EXERCISE A: In the article on Beacon Power's bankruptcy, rewrite everything from "Of course, this" down to "chance at succeeding.", renaming "Solyndra" as "Solyndra LLC".
EXERCISE B: List each company in the Beacon Power article that appears with a stock exchange and ticker symbol, and give its exchange and ticker.
━━━━━ SOURCE PASSAGE
Another Bankruptcy Black Eye for the DOE

Oh, no! Alert the conspiracy theorists -- another company that received a Department of Energy loan guarantee has filed for bankruptcy. Beacon Power, a company hoping to make flywheels into energy-storage gold threw in the towel Sunday.

Of course, this follows the highly publicized bankruptcy of Solyndra, the solar manufacturer that built a gaudy manufacturing plant on an unstable business. Beacon's loss won't grab quite as much attention, but the government did throw in $24 million in federal stimulus grant money and $43 million in loan guarantees.

Next up: DOE loans on perpetual motion, cold fusion are in trouble
I've written extensively about the difference between manufacturing loan guarantees like this one and power plant generation loan guarantees that SunPower (Nasdaq: SPWRA  ) and First Solar (Nasdaq: FSLR  ) recently closed on. What's troubling to point out is the Department of Energy's incredible incompetence in picking manufacturers that had a chance at succeeding.

Solyndra's technology had very little chance when stacked against falling solar costs for LDK Solar (NYSE: LDK  ) , JA Solar (Nasdaq: JASO  ) , and a slew of other competitors. Beacon was trying to build a market in energy storage on technology I would say is suspect at best. And competitors in energy storage like Ener1 and A123 Systems (Nasdaq: AONE  ) don't provide a dangerous product that requires a vacuum chamber to make sure the flywheel doesn't explode, which it has in the past.
━━━━━━━━━━
━━━━━ MATERIAL SHOWN
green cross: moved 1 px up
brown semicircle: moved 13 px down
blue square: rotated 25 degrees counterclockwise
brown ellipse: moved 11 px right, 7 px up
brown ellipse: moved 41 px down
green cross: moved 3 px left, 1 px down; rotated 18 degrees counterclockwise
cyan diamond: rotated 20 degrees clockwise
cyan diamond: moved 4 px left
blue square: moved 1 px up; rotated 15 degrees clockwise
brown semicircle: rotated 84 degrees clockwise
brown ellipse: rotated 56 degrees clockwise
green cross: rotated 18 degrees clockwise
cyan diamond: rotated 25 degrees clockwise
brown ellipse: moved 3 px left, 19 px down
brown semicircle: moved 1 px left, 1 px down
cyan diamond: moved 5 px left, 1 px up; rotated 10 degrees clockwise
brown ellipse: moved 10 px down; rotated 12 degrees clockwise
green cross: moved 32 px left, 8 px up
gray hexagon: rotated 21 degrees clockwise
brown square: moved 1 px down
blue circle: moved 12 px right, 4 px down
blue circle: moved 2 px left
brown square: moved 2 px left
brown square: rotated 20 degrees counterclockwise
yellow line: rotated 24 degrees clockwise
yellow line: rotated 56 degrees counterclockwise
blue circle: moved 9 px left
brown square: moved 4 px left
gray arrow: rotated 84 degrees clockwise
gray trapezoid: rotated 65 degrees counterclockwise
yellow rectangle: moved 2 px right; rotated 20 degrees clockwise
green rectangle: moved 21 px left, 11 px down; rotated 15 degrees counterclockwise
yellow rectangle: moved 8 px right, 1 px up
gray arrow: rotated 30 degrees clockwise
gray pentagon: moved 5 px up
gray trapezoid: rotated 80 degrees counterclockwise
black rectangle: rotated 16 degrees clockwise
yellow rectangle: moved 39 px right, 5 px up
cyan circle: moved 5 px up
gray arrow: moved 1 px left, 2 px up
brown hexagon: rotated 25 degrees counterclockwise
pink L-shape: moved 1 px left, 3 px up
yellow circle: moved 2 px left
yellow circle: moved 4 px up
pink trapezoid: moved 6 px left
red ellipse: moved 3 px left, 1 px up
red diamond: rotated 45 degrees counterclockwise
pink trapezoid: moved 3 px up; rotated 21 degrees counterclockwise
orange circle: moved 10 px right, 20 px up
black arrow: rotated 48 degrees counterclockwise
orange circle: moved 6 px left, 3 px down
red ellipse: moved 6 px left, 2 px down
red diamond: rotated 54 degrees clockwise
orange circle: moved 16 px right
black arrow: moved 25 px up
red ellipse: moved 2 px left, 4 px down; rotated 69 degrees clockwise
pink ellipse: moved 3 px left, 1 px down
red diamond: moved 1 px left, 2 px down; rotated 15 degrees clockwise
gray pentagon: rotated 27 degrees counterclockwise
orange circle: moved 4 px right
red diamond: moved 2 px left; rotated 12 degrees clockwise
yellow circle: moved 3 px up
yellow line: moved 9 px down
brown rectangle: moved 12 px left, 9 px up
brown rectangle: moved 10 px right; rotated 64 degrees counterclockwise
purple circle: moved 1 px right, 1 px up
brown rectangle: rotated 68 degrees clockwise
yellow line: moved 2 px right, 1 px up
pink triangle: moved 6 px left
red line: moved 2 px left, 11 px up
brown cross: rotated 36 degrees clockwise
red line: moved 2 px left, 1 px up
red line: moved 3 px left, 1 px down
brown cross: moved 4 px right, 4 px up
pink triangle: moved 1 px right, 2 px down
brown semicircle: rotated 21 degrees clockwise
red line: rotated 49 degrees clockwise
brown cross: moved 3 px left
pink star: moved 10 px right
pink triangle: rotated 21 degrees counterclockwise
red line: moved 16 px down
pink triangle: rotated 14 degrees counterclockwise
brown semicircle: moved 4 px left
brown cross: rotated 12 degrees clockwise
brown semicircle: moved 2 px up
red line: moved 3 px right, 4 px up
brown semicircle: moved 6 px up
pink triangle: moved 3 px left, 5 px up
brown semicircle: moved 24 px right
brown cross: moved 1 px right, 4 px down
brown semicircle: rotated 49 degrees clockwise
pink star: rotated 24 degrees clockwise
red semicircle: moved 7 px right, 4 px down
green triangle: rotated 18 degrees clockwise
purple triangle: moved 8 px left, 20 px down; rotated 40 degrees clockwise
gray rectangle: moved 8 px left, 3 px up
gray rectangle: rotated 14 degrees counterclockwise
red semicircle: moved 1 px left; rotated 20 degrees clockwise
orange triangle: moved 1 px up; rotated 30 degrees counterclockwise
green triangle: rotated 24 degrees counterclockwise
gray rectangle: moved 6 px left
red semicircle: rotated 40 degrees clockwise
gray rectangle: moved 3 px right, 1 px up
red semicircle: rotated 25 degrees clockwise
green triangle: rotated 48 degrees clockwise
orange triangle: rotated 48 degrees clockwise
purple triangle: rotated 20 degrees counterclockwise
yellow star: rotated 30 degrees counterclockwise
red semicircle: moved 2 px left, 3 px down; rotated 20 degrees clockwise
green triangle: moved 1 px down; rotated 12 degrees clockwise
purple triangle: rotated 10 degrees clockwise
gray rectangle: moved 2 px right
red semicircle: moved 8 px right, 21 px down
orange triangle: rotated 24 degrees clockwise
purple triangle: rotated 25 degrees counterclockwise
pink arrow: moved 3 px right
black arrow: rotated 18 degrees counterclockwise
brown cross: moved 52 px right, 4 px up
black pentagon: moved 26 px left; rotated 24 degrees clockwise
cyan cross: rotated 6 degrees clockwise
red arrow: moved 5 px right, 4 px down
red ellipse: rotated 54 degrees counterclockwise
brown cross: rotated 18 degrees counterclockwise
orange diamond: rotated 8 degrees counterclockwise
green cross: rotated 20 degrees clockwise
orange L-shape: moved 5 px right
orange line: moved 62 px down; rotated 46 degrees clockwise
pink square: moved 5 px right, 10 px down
━━━━━━━━━━
YOUR SOLUTION A:
Of course, this follows the highly publicized bankruptcy of Solyndra LLC, the solar manufacturer that built a gaudy manufacturing plant on an unstable business. Beacon's loss won't grab quite as much attention, but the government did throw in $24 million in federal stimulus grant money and $43 million in loan guarantees.

Next up: DOE loans on perpetual motion, cold fusion are in trouble
I've written extensively about the difference between manufacturing loan guarantees like this one and power plant generation loan guarantees that SunPower (Nasdaq: SPWRA  ) and First Solar (Nasdaq: FSLR  ) recently closed on. What's troubling to point out is the Department of Energy's incredible incompetence in picking manufacturers that had a chance at succeeding.

YOUR SOLUTION B:
SunPower (Nasdaq: SPWRA)
First Solar (Nasdaq: FSLR)
LDK Solar (NYSE: LDK)
JA Solar (Nasdaq: JASO)
A123 Systems (Nasdaq: AONE)